Ten years after Time featured Palmer Luckey wearing an Oculus Rift headset on its cover, he has posed with a new Integrated Visual Augmentation System prototype headset made by his company, Anduril. This was his way of announcing, in a personal blog post paired with an Anduril press release, that Anduril is taking over hardware and software development for the $22 billion IVAS contract in partnership with the existing contract holder, Microsoft.
Microsoft issued a similar release, which gave further details about IVAS. The project has effectively been on life support for a while because Microsoft had significant design, manufacturing and organizational challenges in its Hololens business. Even after Microsoft shut down Hololens and kept only IVAS alive, the company struggled to show any significant progress. For years, rumors have circulated that IVAS was up for a new bid, or that the next iteration of IVAS was going to be a significant departure. Now, pending the U.S. Department of Defense’s (likely) approval, IVAS device development and production will be in the hands of Anduril. Meanwhile, the partnership agreement establishes Microsoft Azure as Anduril’s preferred hyperscale cloud for all workloads related to IVAS and Anduril AI technologies.
Why This Deal Makes Sense
This is a perfect marriage, in my opinion, because it allows Microsoft to retain the cloud computing aspect of IVAS — the bulk of the $22 billion contract. The thorny device development tasks fall to Anduril, which has lots of experience in the field. This makes sense to me, because Microsoft pursued the original IVAS contract mainly because of the size of the cloud opportunity — and the company still gets to pursue that under the revised deal. Microsoft also says that the new partnership should yield better production at scale with better unit costs.
This new arrangement is a follow-up to an announcement last year in which the two companies collaborated to integrate Anduril’s Lattice platform into IVAS for improved AI-enhanced situational awareness capabilities. If you look at the many projects and deals that Anduril has won since its founding in 2017, many of them use Lattice for information collection and decision making, and it was no accident when Microsoft signed the Lattice integration deal last year. Yet it turns out that deal was mere foreshadowing for today’s news. Anduril is now positioned to tackle what could be its biggest contract to date — and simultaneously address one of Luckey’s most passionate interests.
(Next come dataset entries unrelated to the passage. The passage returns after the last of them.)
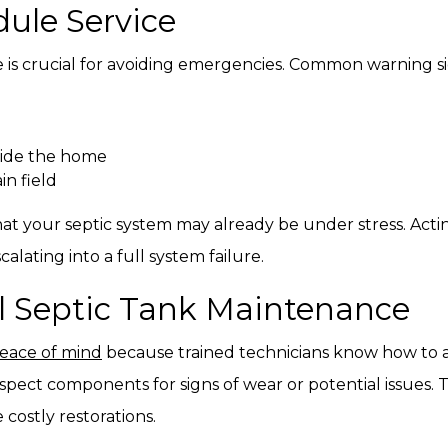
dule Service
 is crucial for avoiding emergencies. Common warning si
side the home
in field
at your septic system may already be under stress. Acti
lating into a full system failure.
al Septic Tank Maintenance
peace of mind
because trained technicians know how to a
spect components for signs of wear or potential issues.
ostly restorations.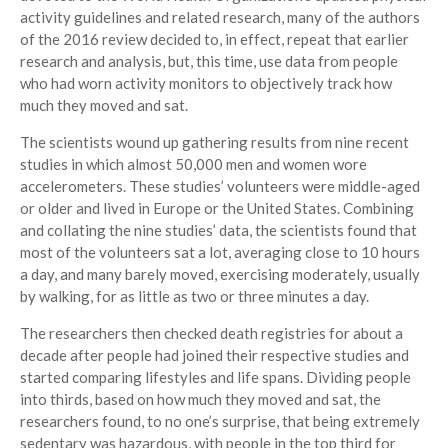
activity guidelines and related research, many of the authors
of the 2016 review decided to, in effect, repeat that earlier
research and analysis, but, this time, use data from people
who had worn activity monitors to objectively track how
much they moved and sat.
The scientists wound up gathering results from nine recent
studies in which almost 50,000 men and women wore
accelerometers. These studies’ volunteers were middle-aged
or older and lived in Europe or the United States. Combining
and collating the nine studies’ data, the scientists found that
most of the volunteers sat a lot, averaging close to 10 hours
a day, and many barely moved, exercising moderately, usually
by walking, for as little as two or three minutes a day.
The researchers then checked death registries for about a
decade after people had joined their respective studies and
started comparing lifestyles and life spans. Dividing people
into thirds, based on how much they moved and sat, the
researchers found, to no one’s surprise, that being extremely
sedentary was hazardous, with people in the top third for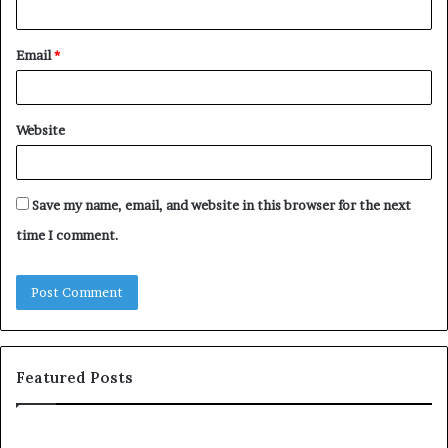
Email
*
Website
Save my name, email, and website in this browser for the next
time I comment.
Featured Posts
Understanding
Th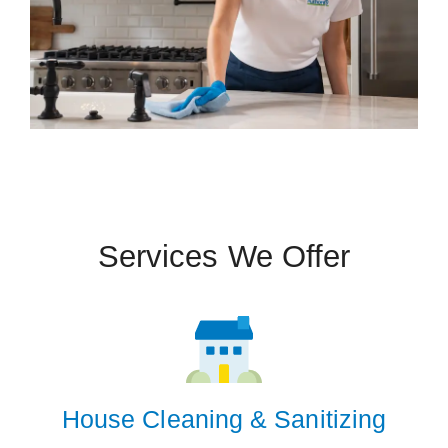
Services We Offer
 Cities
San Antonio
Zip Codes
House Cleaning & Sanitizing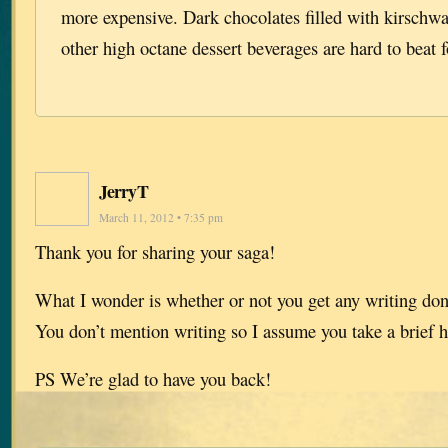
more expensive. Dark chocolates filled with kirschwa
other high octane dessert beverages are hard to beat f
JerryT
March 11, 2012 • 7:35 pm
Thank you for sharing your saga!
What I wonder is whether or not you get any writing done
You don’t mention writing so I assume you take a brief h
PS We’re glad to have you back!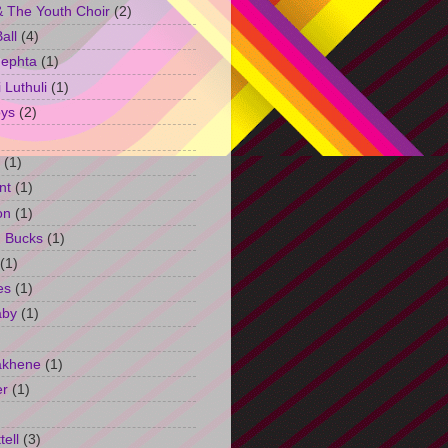
 The Youth Choir
(2)
all
(4)
Jephta
(1)
Luthuli
(1)
ys
(2)
(1)
nt
(1)
on
(1)
h Bucks
(1)
(1)
es
(1)
aby
(1)
akhene
(1)
er
(1)
tell
(3)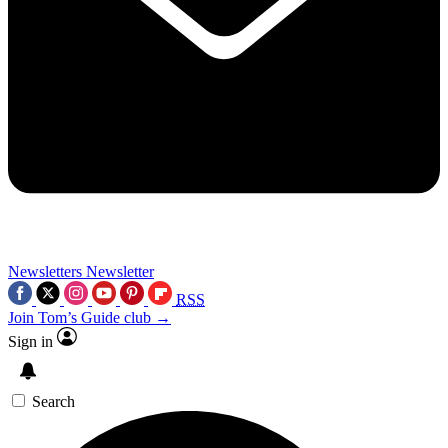
Newsletters
Newsletter
RSS
Join Tom’s Guide club →
Sign in
Search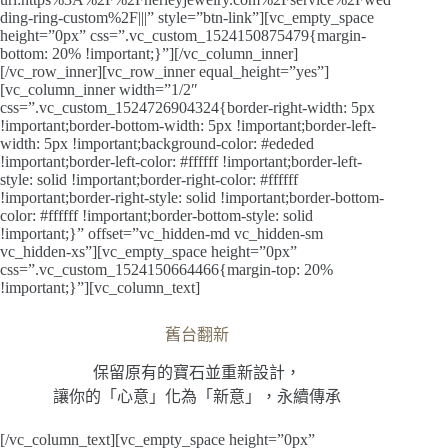
ding-ring-custom%2F|||” style=”btn-link”][vc_empty_space
height=”0px” css=”.vc_custom_1524150875479{margin-
bottom: 20% !important;}”][/vc_column_inner]
[/vc_row_inner][vc_row_inner equal_height=”yes”]
[vc_column_inner width=”1/2″
css=”.vc_custom_1524726904324{border-right-width: 5px
!important;border-bottom-width: 5px !important;border-left-
width: 5px !important;background-color: #ededed
!important;border-left-color: #ffffff !important;border-left-
style: solid !important;border-right-color: #ffffff
!important;border-right-style: solid !important;border-bottom-
color: #ffffff !important;border-bottom-style: solid
!important;}” offset=”vc_hidden-md vc_hidden-sm
vc_hidden-xs”][vc_empty_space height=”0px”
css=”.vc_custom_1524150664466{margin-top: 20%
!important;}”][vc_column_text]
舊台翻新
保留原有的寶石並重新設計，
讓你的「心意」化為「新意」，永續傳承
[/vc_column_text][vc_empty_space height=”0px”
Jeff Miller, Anduril’s vice president of marketing, tweeted out three key reasons why today’s IVAS announcement was so monumental. The first is that the new IVAS is designed to be warfighter-centric; in his own post, Luckey also emphasized taking the right approach to building warfighter systems. Miller’s second reason is Luckey’s expertise, vision and execution — which would be hard for anyone versed in the XR industry to argue against. The final reason is Lattice.
I believe that ultimately Lattice will be what makes IVAS more useful and powerful for future generations of fighters. After all, Microsoft thought this was the case, too, which is why it entered into the initial partnership with Anduril last year. In a combat zone, having the right information is critical, so an XR headset that doesn’t harness quality sources of information doesn’t add value. Considering Lattice’s successful track record, I believe it meets the need here.
What Does This Mean For The XR Industry And The Army?
After Magic Leap’s colossal failure, and considering Microsoft’s long delays on IVAS, bringing in Anduril to help get IVAS over the line is a huge win for the industry. Billions of dollars have been spent by many vendors without much commercial success, and that has weighed heavily on this market. Investors and the industry alike have been counting on the massive IVAS contract not only to inject billions into AR development, but as a form of validation for this area of technology as a whole. Now that possibility is back in sight alongside intriguing prototypes such as Meta’s Orion.
While it is unclear whether the final form of IVAS will have even a shred of Microsoft DNA outside of Azure Cloud, the importance of such a modernization of warfighting capabilities should not be overlooked. Logistics win wars, and fighters win battles; the best way to win both is with a well-informed and -equipped fighting force that has situational awareness and enhanced capabilities enabled by platforms like Lattice and IVAS. I suspect — and hope — that Anduril will change the course of this project for the better and bring it back on course. Few people in the world have as much passion for a project like IVAS as Luckey and the team at Anduril, and I believe that the project is in good hands. Ultimately, I think this will be seen as the right decision for both Microsoft and the Department of Defense.